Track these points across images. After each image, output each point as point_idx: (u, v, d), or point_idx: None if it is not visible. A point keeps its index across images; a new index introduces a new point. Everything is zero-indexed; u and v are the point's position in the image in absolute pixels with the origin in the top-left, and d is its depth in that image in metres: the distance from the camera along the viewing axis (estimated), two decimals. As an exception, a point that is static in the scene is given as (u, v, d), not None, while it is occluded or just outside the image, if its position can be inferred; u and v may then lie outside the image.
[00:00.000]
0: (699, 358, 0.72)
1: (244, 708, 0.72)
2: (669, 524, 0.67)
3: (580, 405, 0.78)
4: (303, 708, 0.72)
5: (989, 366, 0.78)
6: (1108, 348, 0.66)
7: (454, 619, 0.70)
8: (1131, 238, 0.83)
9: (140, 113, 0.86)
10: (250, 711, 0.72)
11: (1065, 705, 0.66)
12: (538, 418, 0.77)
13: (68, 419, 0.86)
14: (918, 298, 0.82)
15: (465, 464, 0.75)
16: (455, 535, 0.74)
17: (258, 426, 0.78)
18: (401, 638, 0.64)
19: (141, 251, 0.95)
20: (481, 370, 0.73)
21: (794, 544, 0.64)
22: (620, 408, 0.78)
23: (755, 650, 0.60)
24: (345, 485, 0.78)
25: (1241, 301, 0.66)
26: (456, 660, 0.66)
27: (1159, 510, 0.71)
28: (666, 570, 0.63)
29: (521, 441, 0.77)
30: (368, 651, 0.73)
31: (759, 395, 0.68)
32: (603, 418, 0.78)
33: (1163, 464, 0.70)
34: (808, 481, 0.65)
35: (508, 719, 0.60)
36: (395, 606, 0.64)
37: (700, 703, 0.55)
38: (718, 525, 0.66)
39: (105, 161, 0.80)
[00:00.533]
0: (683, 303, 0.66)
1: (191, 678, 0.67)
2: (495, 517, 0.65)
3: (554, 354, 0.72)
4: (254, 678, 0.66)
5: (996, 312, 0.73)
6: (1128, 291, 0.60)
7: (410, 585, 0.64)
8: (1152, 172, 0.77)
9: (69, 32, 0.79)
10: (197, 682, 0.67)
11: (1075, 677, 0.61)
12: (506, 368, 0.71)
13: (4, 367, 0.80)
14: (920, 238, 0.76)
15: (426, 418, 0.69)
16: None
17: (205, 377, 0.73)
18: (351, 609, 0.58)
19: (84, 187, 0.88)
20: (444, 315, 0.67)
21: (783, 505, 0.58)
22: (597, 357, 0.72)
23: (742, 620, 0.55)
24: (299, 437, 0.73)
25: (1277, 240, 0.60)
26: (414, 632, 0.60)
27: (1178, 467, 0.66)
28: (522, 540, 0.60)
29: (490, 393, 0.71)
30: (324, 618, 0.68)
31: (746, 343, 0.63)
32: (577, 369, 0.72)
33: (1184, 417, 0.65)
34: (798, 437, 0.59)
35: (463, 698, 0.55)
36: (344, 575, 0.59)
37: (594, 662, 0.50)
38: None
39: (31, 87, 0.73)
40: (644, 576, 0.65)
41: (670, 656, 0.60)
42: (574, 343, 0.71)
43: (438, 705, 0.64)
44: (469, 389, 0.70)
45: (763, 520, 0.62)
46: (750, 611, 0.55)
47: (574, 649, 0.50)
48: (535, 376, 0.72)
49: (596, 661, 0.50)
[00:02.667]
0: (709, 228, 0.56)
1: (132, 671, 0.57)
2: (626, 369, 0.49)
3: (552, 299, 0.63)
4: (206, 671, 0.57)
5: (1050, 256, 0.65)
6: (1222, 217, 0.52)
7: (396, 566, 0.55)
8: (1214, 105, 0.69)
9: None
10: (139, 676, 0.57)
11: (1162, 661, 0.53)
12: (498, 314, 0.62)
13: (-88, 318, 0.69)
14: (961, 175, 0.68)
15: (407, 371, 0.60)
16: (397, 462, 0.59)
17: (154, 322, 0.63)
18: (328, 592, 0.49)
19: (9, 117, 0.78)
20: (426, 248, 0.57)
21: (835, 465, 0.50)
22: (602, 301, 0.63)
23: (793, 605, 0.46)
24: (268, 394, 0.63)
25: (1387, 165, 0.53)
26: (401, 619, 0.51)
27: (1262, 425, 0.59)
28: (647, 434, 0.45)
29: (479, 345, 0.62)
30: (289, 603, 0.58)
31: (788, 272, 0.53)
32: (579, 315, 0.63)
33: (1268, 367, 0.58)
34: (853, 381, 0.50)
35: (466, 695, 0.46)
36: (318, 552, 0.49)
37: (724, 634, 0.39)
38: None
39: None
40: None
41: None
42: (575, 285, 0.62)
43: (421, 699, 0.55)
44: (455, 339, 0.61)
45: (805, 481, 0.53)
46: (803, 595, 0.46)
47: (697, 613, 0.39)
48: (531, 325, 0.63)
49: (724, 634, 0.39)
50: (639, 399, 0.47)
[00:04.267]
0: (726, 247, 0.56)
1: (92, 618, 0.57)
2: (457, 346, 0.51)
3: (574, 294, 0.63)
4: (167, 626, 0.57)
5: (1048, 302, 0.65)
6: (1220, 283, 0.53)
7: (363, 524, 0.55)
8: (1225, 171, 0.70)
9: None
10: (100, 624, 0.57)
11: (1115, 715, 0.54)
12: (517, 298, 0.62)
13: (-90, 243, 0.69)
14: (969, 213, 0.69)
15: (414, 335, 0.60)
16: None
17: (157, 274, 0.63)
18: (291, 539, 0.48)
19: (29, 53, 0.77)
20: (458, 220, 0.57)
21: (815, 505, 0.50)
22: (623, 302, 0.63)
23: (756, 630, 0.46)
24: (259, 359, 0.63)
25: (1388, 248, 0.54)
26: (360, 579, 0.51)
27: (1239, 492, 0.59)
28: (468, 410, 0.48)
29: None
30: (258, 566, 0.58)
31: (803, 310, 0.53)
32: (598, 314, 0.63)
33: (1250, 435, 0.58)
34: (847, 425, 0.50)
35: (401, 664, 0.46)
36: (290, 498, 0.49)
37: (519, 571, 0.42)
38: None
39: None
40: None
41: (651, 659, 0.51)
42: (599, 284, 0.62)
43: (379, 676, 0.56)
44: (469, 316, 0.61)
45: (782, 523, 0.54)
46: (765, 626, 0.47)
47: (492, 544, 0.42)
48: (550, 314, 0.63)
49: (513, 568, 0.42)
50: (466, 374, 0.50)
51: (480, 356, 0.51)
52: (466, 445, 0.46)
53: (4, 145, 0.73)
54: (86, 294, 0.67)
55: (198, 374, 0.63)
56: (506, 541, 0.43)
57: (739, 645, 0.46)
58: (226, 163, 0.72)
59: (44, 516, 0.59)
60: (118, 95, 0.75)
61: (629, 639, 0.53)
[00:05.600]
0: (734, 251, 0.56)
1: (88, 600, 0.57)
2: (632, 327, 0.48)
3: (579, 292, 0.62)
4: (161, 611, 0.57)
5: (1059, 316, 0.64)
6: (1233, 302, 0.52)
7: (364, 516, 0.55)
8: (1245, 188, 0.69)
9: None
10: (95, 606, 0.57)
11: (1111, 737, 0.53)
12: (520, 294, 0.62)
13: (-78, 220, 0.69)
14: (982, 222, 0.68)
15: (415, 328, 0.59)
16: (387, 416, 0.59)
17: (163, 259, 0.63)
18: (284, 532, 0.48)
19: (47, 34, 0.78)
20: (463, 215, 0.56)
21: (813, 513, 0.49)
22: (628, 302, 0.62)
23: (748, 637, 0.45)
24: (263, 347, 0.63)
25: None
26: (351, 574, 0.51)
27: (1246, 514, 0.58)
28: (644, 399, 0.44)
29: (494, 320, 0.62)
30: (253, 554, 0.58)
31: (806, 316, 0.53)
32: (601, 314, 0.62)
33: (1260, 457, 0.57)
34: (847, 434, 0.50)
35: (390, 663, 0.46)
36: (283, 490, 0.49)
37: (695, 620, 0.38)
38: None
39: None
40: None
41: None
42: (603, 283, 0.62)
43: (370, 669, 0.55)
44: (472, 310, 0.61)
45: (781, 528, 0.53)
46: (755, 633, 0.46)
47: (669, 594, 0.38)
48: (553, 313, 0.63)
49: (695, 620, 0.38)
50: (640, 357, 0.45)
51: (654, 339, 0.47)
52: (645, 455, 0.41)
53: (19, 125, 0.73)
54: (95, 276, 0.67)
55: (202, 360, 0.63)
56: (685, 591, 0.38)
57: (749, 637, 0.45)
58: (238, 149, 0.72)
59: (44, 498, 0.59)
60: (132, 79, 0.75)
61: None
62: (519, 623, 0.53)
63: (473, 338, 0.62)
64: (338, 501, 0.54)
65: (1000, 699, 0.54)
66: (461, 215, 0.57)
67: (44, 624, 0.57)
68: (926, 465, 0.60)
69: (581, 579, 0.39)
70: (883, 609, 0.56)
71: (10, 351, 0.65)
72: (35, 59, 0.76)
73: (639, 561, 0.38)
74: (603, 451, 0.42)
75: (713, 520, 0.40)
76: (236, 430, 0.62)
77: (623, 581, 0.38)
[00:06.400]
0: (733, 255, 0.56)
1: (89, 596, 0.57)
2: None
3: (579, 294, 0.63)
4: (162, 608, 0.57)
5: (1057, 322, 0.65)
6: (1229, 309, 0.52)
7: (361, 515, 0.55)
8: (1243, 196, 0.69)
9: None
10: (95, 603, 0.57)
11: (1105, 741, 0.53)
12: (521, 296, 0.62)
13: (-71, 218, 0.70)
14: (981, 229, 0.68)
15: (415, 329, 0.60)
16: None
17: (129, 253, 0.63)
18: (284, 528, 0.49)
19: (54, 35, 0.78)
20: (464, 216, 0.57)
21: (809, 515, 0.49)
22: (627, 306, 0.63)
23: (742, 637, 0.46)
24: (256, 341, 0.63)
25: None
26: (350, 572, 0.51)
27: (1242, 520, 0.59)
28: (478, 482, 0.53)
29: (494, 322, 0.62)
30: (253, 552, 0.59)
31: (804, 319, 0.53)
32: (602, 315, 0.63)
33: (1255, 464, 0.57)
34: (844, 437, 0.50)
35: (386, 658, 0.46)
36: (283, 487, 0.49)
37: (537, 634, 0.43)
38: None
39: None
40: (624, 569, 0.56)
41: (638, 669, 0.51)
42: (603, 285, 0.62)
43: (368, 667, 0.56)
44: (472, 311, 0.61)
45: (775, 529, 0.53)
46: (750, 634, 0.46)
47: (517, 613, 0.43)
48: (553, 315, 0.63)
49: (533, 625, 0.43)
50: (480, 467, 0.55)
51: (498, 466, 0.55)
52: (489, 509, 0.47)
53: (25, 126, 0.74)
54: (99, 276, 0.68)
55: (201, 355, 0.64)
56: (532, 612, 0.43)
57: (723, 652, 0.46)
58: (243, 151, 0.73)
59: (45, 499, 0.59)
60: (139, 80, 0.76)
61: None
_ _ _ _ _
*EXERCISE DETAILS*:
Exactly as written, please transcribe the lines from the start of the records above to the line that holds "3: (580, 405, 0.78)", both ends included.

*THE ANSWER*:
Track these points across images. After each image, output each point as point_idx: (u, v, d), or point_idx: None if it is not visible. A point keeps its index across images; a new index introduces a new point. Everything is zero-indexed; u and v are the point's position in the image in absolute pixels with the origin in the top-left, and d is its depth in that image in metres: the distance from the camera along the viewing axis (estimated), two decimals. As an exception, a point that is static in the scene is given as (u, v, d), not None, while it is occluded or just outside the image, if its position can be inferred; u and v may then lie outside the image.
[00:00.000]
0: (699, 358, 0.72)
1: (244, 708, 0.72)
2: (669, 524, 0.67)
3: (580, 405, 0.78)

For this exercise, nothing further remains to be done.